The man was gleeful.
"I'm really fortunate, both my son and daughter can have new toys!
Alright Amirad, you know what to do."
The screams were deafening.
One after another, they felt nearer and nearer.
At a point, they were near enough the squelching and cracking could be heard too, forming a crescendo in the sickening melody the bandit leader was surely enjoying.
As the girl next to Nicalua was killed, drops of blood splattered on his left cheek, making him flinch and warming his skin for but a second, before they lost their warmth.
Next, it was the turn of the boy to his right.

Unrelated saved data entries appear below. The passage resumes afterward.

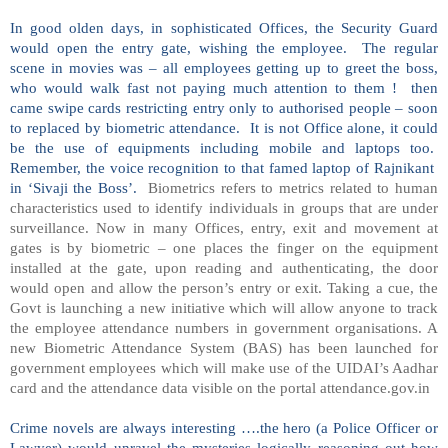
In good olden days, in sophisticated Offices, the Security Guard
would open the entry gate, wishing the employee. The regular
scene in movies was – all employees getting up to greet the boss,
who would walk fast not paying much attention to them ! then
came swipe cards restricting entry only to authorised people – soon
to replaced by biometric attendance. It is not Office alone, it could
be the use of equipments including mobile and laptops too.
Remember, the voice recognition to that famed laptop of Rajnikant
in ‘Sivaji the Boss’.
Biometrics refers to metrics related to human
characteristics used to identify individuals in groups that are under
surveillance. Now in many Offices, entry, exit and movement at
gates is by biometric – one places the finger on the equipment
installed at the gate, upon reading and authenticating, the door
would open and allow the person’s entry or exit. Taking a cue, the
Govt is launching a new initiative which will allow anyone to track
the employee attendance numbers in government organisations. A
new Biometric Attendance System (BAS) has been launched for
government employees which will make use of the UIDAI’s Aadhar
card and the attendance data visible on the portal attendance.gov.in
Crime novels are always interesting ….the hero (a Police Officer or
Lawyer) would unravel the mysteries logically reasoning out how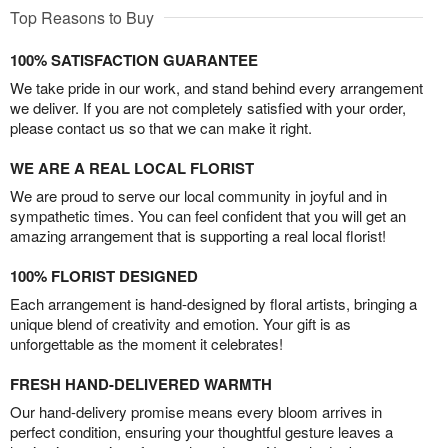
Top Reasons to Buy
100% SATISFACTION GUARANTEE
We take pride in our work, and stand behind every arrangement
we deliver. If you are not completely satisfied with your order,
please contact us so that we can make it right.
WE ARE A REAL LOCAL FLORIST
We are proud to serve our local community in joyful and in
sympathetic times. You can feel confident that you will get an
amazing arrangement that is supporting a real local florist!
100% FLORIST DESIGNED
Each arrangement is hand-designed by floral artists, bringing a
unique blend of creativity and emotion. Your gift is as
unforgettable as the moment it celebrates!
FRESH HAND-DELIVERED WARMTH
Our hand-delivery promise means every bloom arrives in
perfect condition, ensuring your thoughtful gesture leaves a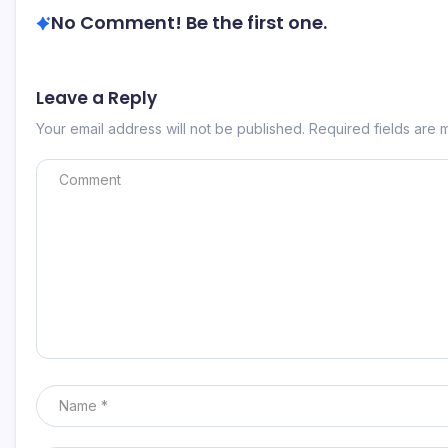
No Comment! Be the first one.
Leave a Reply
Your email address will not be published.
Required fields are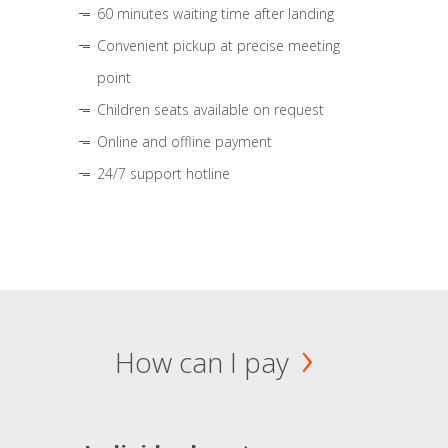
60 minutes waiting time after landing
Convenient pickup at precise meeting
point
Children seats available on request
Online and offline payment
24/7 support hotline
How can I pay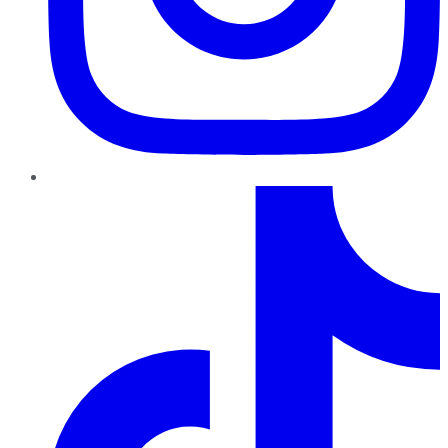
TikTok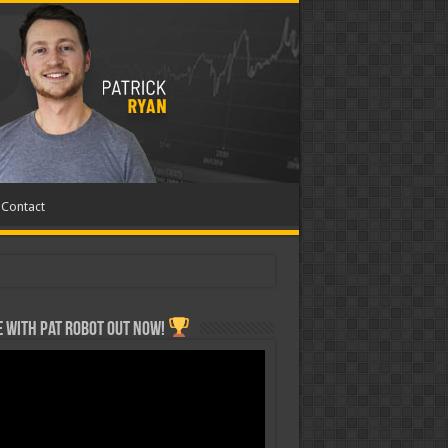
Contact
 with Pat ROBOT OUT NOW!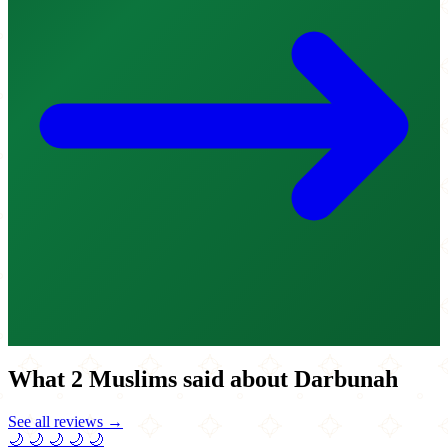
What 2 Muslims said about Darbunah
See all reviews →
🌙
🌙
🌙
🌙
🌙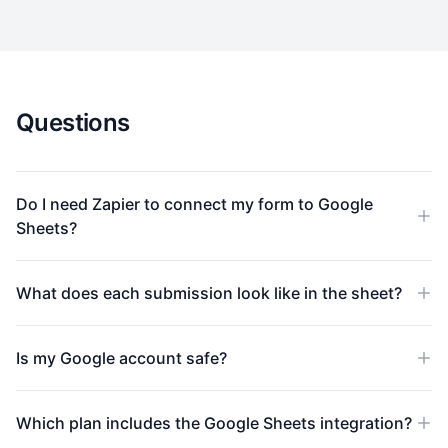
Questions
Do I need Zapier to connect my form to Google
Sheets?
What does each submission look like in the sheet?
Is my Google account safe?
Which plan includes the Google Sheets integration?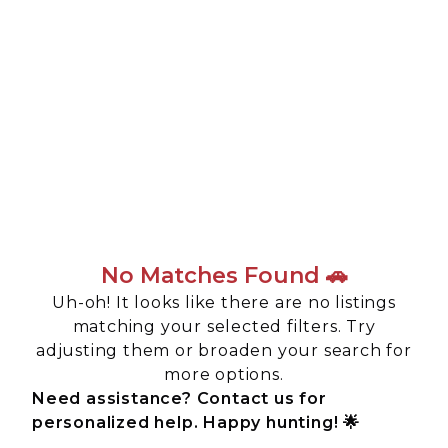
No Matches Found 🚗
Uh-oh! It looks like there are no listings
matching your selected filters. Try
adjusting them or broaden your search for
more options.
Need assistance? Contact us for
personalized help. Happy hunting! 🌟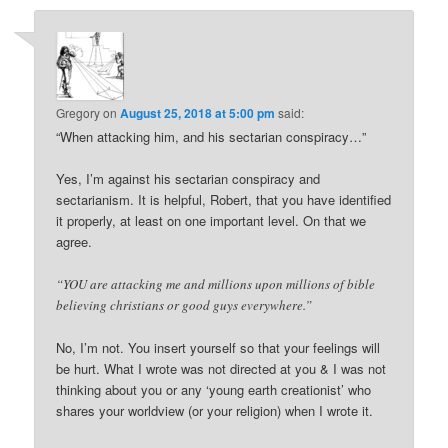
Gregory
on
August 25, 2018 at 5:00 pm
said:
“When attacking him, and his sectarian conspiracy…”
Yes, I’m against his sectarian conspiracy and
sectarianism. It is helpful, Robert, that you have identified
it properly, at least on one important level. On that we
agree.
“YOU are attacking me and millions upon millions of bible
believing christians or good guys everywhere.”
No, I’m not. You insert yourself so that your feelings will
be hurt. What I wrote was not directed at you & I was not
thinking about you or any ‘young earth creationist’ who
shares your worldview (or your religion) when I wrote it.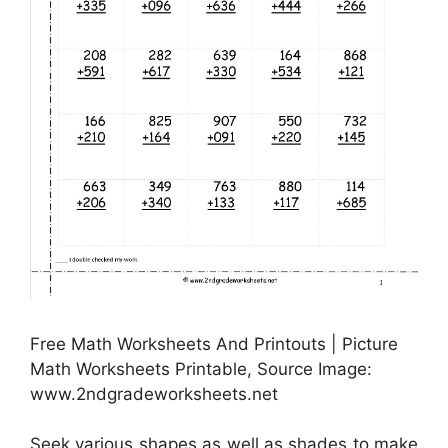
Free Math Worksheets And Printouts | Picture
Math Worksheets Printable, Source Image:
www.2ndgradeworksheets.net
Seek various shapes as well as shades to make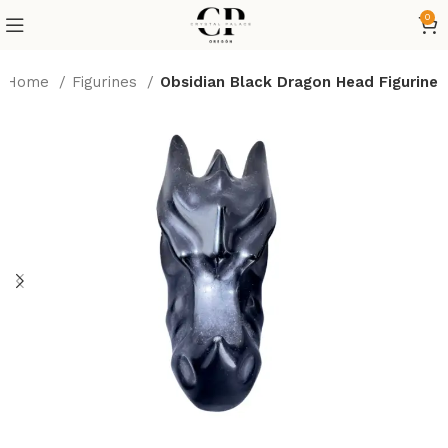
0
Home
Figurines
Obsidian Black Dragon Head Figurine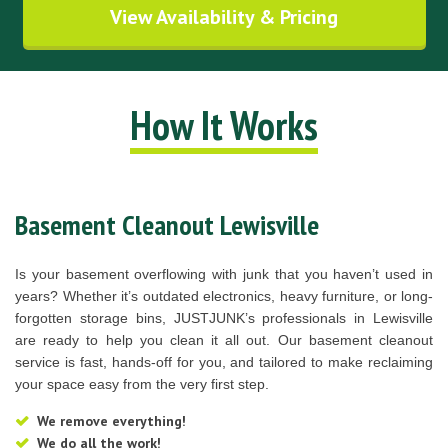
View Availability & Pricing
How It Works
Basement Cleanout Lewisville
Is your basement overflowing with junk that you haven’t used in
years? Whether it’s outdated electronics, heavy furniture, or long-
forgotten storage bins, JUSTJUNK’s professionals in Lewisville
are ready to help you clean it all out. Our basement cleanout
service is fast, hands-off for you, and tailored to make reclaiming
your space easy from the very first step.
We remove everything!
We do all the work!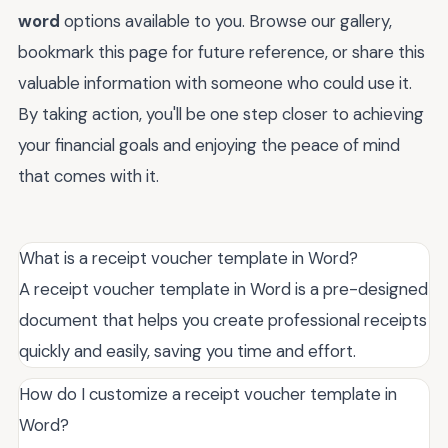
word
options available to you. Browse our gallery,
bookmark this page for future reference, or share this
valuable information with someone who could use it.
By taking action, you'll be one step closer to achieving
your financial goals and enjoying the peace of mind
that comes with it.
What is a receipt voucher template in Word?
A receipt voucher template in Word is a pre-designed
document that helps you create professional receipts
quickly and easily, saving you time and effort.
How do I customize a receipt voucher template in
Word?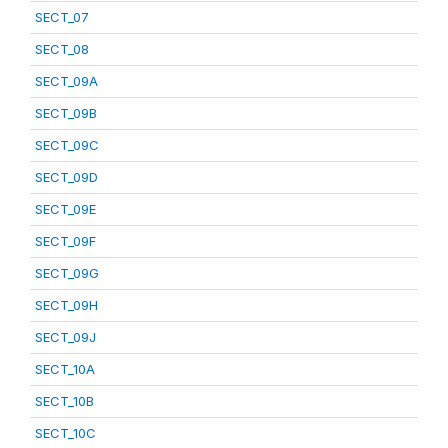
SECT_07
SECT_08
SECT_09A
SECT_09B
SECT_09C
SECT_09D
SECT_09E
SECT_09F
SECT_09G
SECT_09H
SECT_09J
SECT_10A
SECT_10B
SECT_10C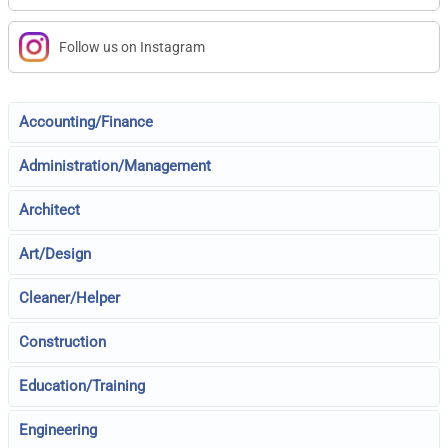
Follow us on Instagram
Accounting/Finance
Administration/Management
Architect
Art/Design
Cleaner/Helper
Construction
Education/Training
Engineering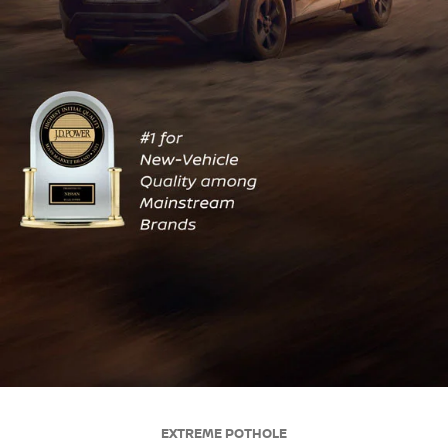
EXTREME POTHOLE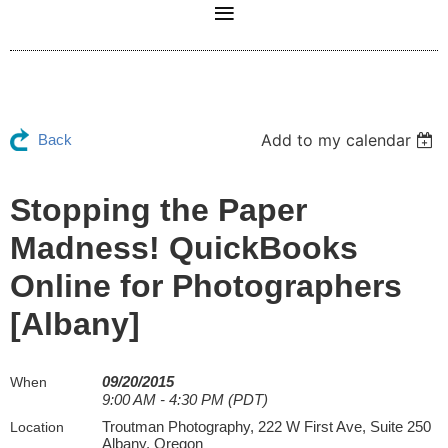
Add to my calendar
Back
Stopping the Paper
Madness! QuickBooks
Online for Photographers
[Albany]
09/20/2015
When
9:00 AM - 4:30 PM (PDT)
Troutman Photography, 222 W First Ave, Suite 250
Location
Albany, Oregon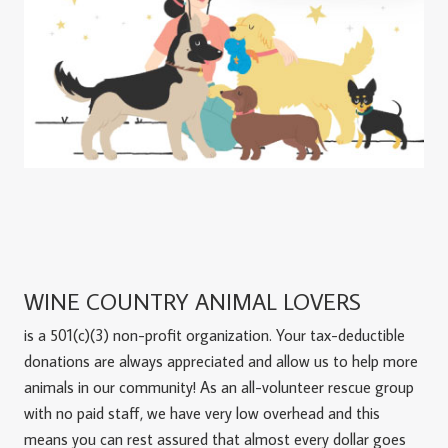
WINE COUNTRY ANIMAL LOVERS
is a 501(c)(3) non-profit organization. Your tax-deductible
donations are always appreciated and allow us to help more
animals in our community! As an all-volunteer rescue group
with no paid staff, we have very low overhead and this
means you can rest assured that almost every dollar goes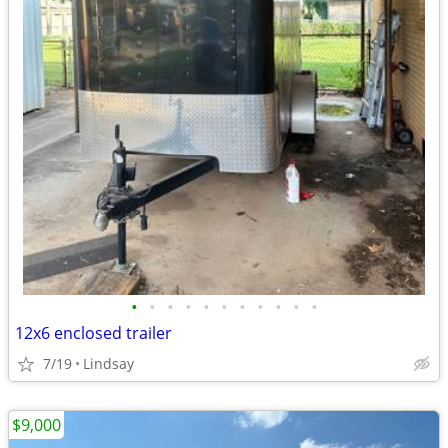
•
•
•
•
•
•
•
•
•
•
•
12x6 enclosed trailer
7/19
Lindsay
$9,000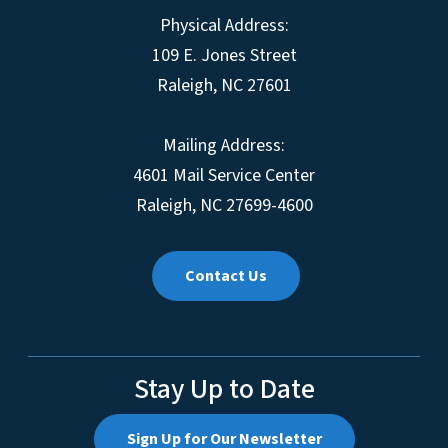
Physical Address:
109 E. Jones Street
Raleigh, NC 27601
Mailing Address:
4601 Mail Service Center
Raleigh, NC 27699-4600
Contact Us
Stay Up to Date
Sign Up for Our Newsletter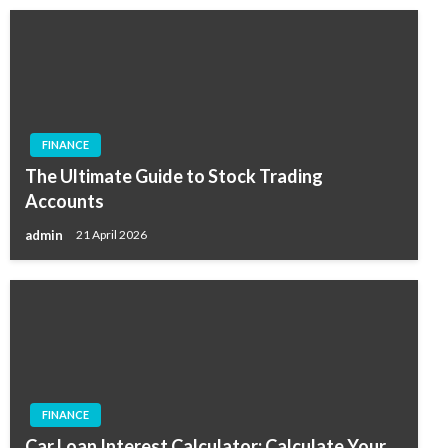
FINANCE
The Ultimate Guide to Stock Trading
Accounts
admin
21 April 2026
FINANCE
Car Loan Interest Calculator: Calculate Your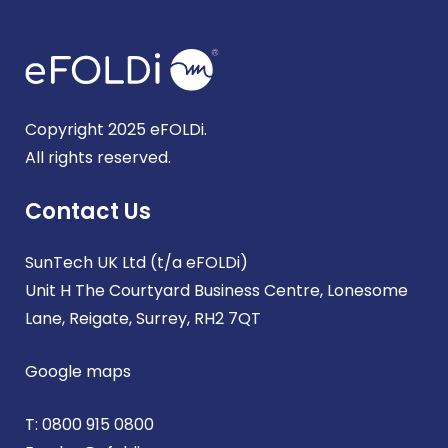
Copyright 2025 eFOLDi.
All rights reserved.
Contact Us
SunTech UK Ltd (t/a eFOLDi)
Unit H The Courtyard Business Centre, Lonesome
Lane, Reigate, Surrey, RH2 7QT
Google maps
T:
0800 915 0800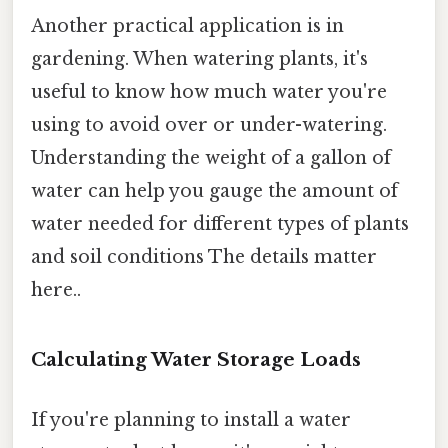
Another practical application is in
gardening. When watering plants, it's
useful to know how much water you're
using to avoid over or under-watering.
Understanding the weight of a gallon of
water can help you gauge the amount of
water needed for different types of plants
and soil conditions The details matter
here..
Calculating Water Storage Loads
If you're planning to install a water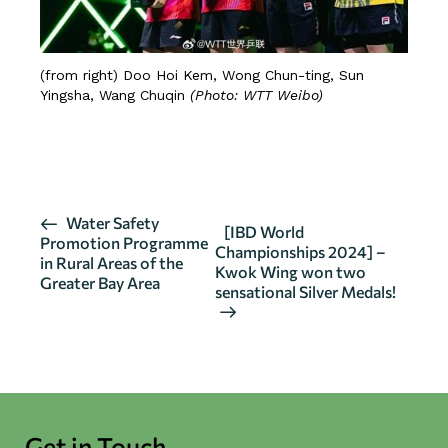
(from right) Doo Hoi Kem, Wong Chun-ting, Sun
Yingsha, Wang Chuqin
(Photo: WTT Weibo)
CLICK HERE FOR MORE DETAILS
E
Water Safety
[IBD World
Promotion Programme
v
Championships 2024] –
in Rural Areas of the
Kwok Wing won two
e
Greater Bay Area
sensational Silver Medals!
n
t
N
a
v
i
Get in Touch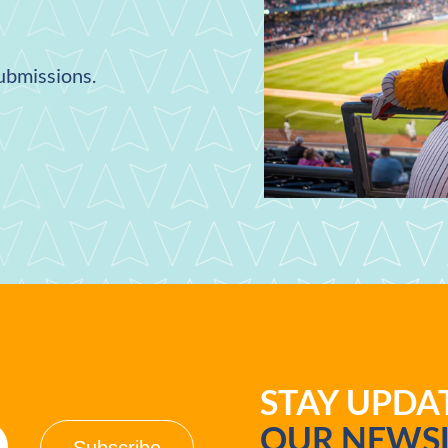
submissions.
STAY UPD
OUR NEWSL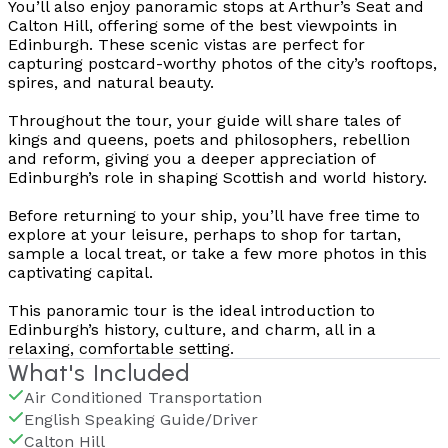
You’ll also enjoy panoramic stops at Arthur’s Seat and
Calton Hill, offering some of the best viewpoints in
Edinburgh. These scenic vistas are perfect for
capturing postcard-worthy photos of the city’s rooftops,
spires, and natural beauty.
Throughout the tour, your guide will share tales of
kings and queens, poets and philosophers, rebellion
and reform, giving you a deeper appreciation of
Edinburgh’s role in shaping Scottish and world history.
Before returning to your ship, you’ll have free time to
explore at your leisure, perhaps to shop for tartan,
sample a local treat, or take a few more photos in this
captivating capital.
This panoramic tour is the ideal introduction to
Edinburgh’s history, culture, and charm, all in a
relaxing, comfortable setting.
What's Included
Air Conditioned Transportation
English Speaking Guide/Driver
Calton Hill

This time the blood didn't reach him, but a piece of flesh and bone landed on the ground before his eyes, as if trying to make him acknowledge what was happening around him, trying to not make him evade the truth, trying to not make him forget.
The sounds then lessened more and more as the killing machine of a man got further.
Shrill cries and quiet sobs came from before him.
Lifting his head, he was looking at two sobbing children.